- WHAT TO DO
Your task is to reproduce the entries below word for word.

========

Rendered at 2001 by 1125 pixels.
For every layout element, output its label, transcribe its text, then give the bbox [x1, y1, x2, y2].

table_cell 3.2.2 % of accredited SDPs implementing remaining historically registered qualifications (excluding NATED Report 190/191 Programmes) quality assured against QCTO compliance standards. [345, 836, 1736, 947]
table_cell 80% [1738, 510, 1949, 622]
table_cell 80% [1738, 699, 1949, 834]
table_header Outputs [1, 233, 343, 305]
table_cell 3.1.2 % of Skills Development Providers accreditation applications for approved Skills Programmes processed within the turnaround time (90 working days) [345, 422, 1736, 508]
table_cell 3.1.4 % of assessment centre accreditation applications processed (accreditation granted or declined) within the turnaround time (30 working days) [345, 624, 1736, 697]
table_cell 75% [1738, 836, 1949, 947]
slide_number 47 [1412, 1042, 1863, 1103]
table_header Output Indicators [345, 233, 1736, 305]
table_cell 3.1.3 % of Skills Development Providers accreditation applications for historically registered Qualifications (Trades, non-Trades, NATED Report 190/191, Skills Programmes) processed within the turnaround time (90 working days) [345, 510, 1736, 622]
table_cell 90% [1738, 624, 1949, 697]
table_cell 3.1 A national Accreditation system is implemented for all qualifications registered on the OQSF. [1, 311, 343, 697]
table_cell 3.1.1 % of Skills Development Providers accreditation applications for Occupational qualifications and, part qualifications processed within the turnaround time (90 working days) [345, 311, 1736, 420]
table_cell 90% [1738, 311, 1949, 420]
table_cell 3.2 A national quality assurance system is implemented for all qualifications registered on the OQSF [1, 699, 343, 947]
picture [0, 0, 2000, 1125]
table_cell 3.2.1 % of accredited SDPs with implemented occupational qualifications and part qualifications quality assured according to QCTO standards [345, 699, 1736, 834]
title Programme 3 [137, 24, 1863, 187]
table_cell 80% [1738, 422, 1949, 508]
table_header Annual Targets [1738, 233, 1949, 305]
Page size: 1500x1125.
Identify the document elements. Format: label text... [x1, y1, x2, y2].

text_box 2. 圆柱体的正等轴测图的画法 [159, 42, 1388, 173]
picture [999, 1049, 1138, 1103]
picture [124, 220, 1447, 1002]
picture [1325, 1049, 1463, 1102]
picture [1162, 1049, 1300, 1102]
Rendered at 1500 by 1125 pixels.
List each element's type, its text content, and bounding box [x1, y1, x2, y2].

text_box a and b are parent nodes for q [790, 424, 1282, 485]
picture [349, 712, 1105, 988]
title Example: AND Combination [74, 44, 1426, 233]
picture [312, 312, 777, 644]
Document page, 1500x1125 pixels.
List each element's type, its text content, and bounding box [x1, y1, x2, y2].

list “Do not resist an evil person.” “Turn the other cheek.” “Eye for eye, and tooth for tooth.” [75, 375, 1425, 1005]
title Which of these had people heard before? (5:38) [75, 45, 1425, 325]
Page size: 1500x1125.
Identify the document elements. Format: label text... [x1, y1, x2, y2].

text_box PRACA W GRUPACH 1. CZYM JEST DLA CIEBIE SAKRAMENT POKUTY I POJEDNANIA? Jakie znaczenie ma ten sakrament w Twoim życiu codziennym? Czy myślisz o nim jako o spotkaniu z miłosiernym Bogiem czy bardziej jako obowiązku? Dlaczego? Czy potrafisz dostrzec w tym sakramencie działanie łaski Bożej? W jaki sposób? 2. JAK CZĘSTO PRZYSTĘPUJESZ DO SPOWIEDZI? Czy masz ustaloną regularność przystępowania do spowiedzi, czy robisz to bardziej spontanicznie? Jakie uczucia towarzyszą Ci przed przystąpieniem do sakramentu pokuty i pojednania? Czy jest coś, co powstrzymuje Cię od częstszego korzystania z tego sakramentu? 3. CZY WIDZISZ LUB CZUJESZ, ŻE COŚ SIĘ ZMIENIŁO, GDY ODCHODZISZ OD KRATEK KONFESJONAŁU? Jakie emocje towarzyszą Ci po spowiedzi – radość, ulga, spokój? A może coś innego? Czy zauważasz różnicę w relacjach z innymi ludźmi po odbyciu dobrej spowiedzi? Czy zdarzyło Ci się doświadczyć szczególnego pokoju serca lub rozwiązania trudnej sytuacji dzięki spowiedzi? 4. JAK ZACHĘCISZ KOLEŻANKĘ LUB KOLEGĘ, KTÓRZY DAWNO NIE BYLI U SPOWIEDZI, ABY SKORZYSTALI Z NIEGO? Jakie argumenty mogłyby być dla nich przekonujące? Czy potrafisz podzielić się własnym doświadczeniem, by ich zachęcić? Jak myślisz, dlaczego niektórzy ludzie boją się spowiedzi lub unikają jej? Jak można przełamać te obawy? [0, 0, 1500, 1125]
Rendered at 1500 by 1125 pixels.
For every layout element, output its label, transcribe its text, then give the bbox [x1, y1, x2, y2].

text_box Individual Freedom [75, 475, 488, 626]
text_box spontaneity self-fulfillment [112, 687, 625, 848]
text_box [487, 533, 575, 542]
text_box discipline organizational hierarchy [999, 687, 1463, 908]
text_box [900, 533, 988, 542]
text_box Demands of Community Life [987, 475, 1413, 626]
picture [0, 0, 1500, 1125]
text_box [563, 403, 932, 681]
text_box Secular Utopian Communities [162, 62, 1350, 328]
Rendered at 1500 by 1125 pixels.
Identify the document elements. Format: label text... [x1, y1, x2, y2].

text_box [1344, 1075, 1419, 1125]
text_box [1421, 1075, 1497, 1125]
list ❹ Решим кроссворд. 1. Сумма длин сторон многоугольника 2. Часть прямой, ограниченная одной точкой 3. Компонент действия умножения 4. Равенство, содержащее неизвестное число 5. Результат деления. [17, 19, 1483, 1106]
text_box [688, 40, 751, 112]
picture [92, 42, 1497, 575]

========

- TASK ANSWER
Rendered at 2001 by 1125 pixels.
For every layout element, output its label, transcribe its text, then give the bbox [x1, y1, x2, y2].

table_cell 3.2.2 % of accredited SDPs implementing remaining historically registered qualifications (excluding NATED Report 190/191 Programmes) quality assured against QCTO compliance standards. [345, 836, 1736, 947]
table_cell 80% [1738, 510, 1949, 622]
table_cell 80% [1738, 699, 1949, 834]
table_header Outputs [1, 233, 343, 305]
table_cell 3.1.2 % of Skills Development Providers accreditation applications for approved Skills Programmes processed within the turnaround time (90 working days) [345, 422, 1736, 508]
table_cell 3.1.4 % of assessment centre accreditation applications processed (accreditation granted or declined) within the turnaround time (30 working days) [345, 624, 1736, 697]
table_cell 75% [1738, 836, 1949, 947]
slide_number 47 [1412, 1042, 1863, 1103]
table_header Output Indicators [345, 233, 1736, 305]
table_cell 3.1.3 % of Skills Development Providers accreditation applications for historically registered Qualifications (Trades, non-Trades, NATED Report 190/191, Skills Programmes) processed within the turnaround time (90 working days) [345, 510, 1736, 622]
table_cell 90% [1738, 624, 1949, 697]
table_cell 3.1 A national Accreditation system is implemented for all qualifications registered on the OQSF. [1, 311, 343, 697]
table_cell 3.1.1 % of Skills Development Providers accreditation applications for Occupational qualifications and, part qualifications processed within the turnaround time (90 working days) [345, 311, 1736, 420]
table_cell 90% [1738, 311, 1949, 420]
table_cell 3.2 A national quality assurance system is implemented for all qualifications registered on the OQSF [1, 699, 343, 947]
picture [0, 0, 2000, 1125]
table_cell 3.2.1 % of accredited SDPs with implemented occupational qualifications and part qualifications quality assured according to QCTO standards [345, 699, 1736, 834]
title Programme 3 [137, 24, 1863, 187]
table_cell 80% [1738, 422, 1949, 508]
table_header Annual Targets [1738, 233, 1949, 305]
Page size: 1500x1125.
Identify the document elements. Format: label text... [x1, y1, x2, y2].

text_box 2. 圆柱体的正等轴测图的画法 [159, 42, 1388, 173]
picture [999, 1049, 1138, 1103]
picture [124, 220, 1447, 1002]
picture [1325, 1049, 1463, 1102]
picture [1162, 1049, 1300, 1102]
Rendered at 1500 by 1125 pixels.
List each element's type, its text content, and bounding box [x1, y1, x2, y2].

text_box a and b are parent nodes for q [790, 424, 1282, 485]
picture [349, 712, 1105, 988]
title Example: AND Combination [74, 44, 1426, 233]
picture [312, 312, 777, 644]
Document page, 1500x1125 pixels.
List each element's type, its text content, and bounding box [x1, y1, x2, y2].

list “Do not resist an evil person.” “Turn the other cheek.” “Eye for eye, and tooth for tooth.” [75, 375, 1425, 1005]
title Which of these had people heard before? (5:38) [75, 45, 1425, 325]
Page size: 1500x1125.
Identify the document elements. Format: label text... [x1, y1, x2, y2].

text_box PRACA W GRUPACH 1. CZYM JEST DLA CIEBIE SAKRAMENT POKUTY I POJEDNANIA? Jakie znaczenie ma ten sakrament w Twoim życiu codziennym? Czy myślisz o nim jako o spotkaniu z miłosiernym Bogiem czy bardziej jako obowiązku? Dlaczego? Czy potrafisz dostrzec w tym sakramencie działanie łaski Bożej? W jaki sposób? 2. JAK CZĘSTO PRZYSTĘPUJESZ DO SPOWIEDZI? Czy masz ustaloną regularność przystępowania do spowiedzi, czy robisz to bardziej spontanicznie? Jakie uczucia towarzyszą Ci przed przystąpieniem do sakramentu pokuty i pojednania? Czy jest coś, co powstrzymuje Cię od częstszego korzystania z tego sakramentu? 3. CZY WIDZISZ LUB CZUJESZ, ŻE COŚ SIĘ ZMIENIŁO, GDY ODCHODZISZ OD KRATEK KONFESJONAŁU? Jakie emocje towarzyszą Ci po spowiedzi – radość, ulga, spokój? A może coś innego? Czy zauważasz różnicę w relacjach z innymi ludźmi po odbyciu dobrej spowiedzi? Czy zdarzyło Ci się doświadczyć szczególnego pokoju serca lub rozwiązania trudnej sytuacji dzięki spowiedzi? 4. JAK ZACHĘCISZ KOLEŻANKĘ LUB KOLEGĘ, KTÓRZY DAWNO NIE BYLI U SPOWIEDZI, ABY SKORZYSTALI Z NIEGO? Jakie argumenty mogłyby być dla nich przekonujące? Czy potrafisz podzielić się własnym doświadczeniem, by ich zachęcić? Jak myślisz, dlaczego niektórzy ludzie boją się spowiedzi lub unikają jej? Jak można przełamać te obawy? [0, 0, 1500, 1125]
Rendered at 1500 by 1125 pixels.
For every layout element, output its label, transcribe its text, then give the bbox [x1, y1, x2, y2].

text_box Individual Freedom [75, 475, 488, 626]
text_box spontaneity self-fulfillment [112, 687, 625, 848]
text_box [487, 533, 575, 542]
text_box discipline organizational hierarchy [999, 687, 1463, 908]
text_box [900, 533, 988, 542]
text_box Demands of Community Life [987, 475, 1413, 626]
picture [0, 0, 1500, 1125]
text_box [563, 403, 932, 681]
text_box Secular Utopian Communities [162, 62, 1350, 328]
Rendered at 1500 by 1125 pixels.
Identify the document elements. Format: label text... [x1, y1, x2, y2].

text_box [1344, 1075, 1419, 1125]
text_box [1421, 1075, 1497, 1125]
list ❹ Решим кроссворд. 1. Сумма длин сторон многоугольника 2. Часть прямой, ограниченная одной точкой 3. Компонент действия умножения 4. Равенство, содержащее неизвестное число 5. Результат деления. [17, 19, 1483, 1106]
text_box [688, 40, 751, 112]
picture [92, 42, 1497, 575]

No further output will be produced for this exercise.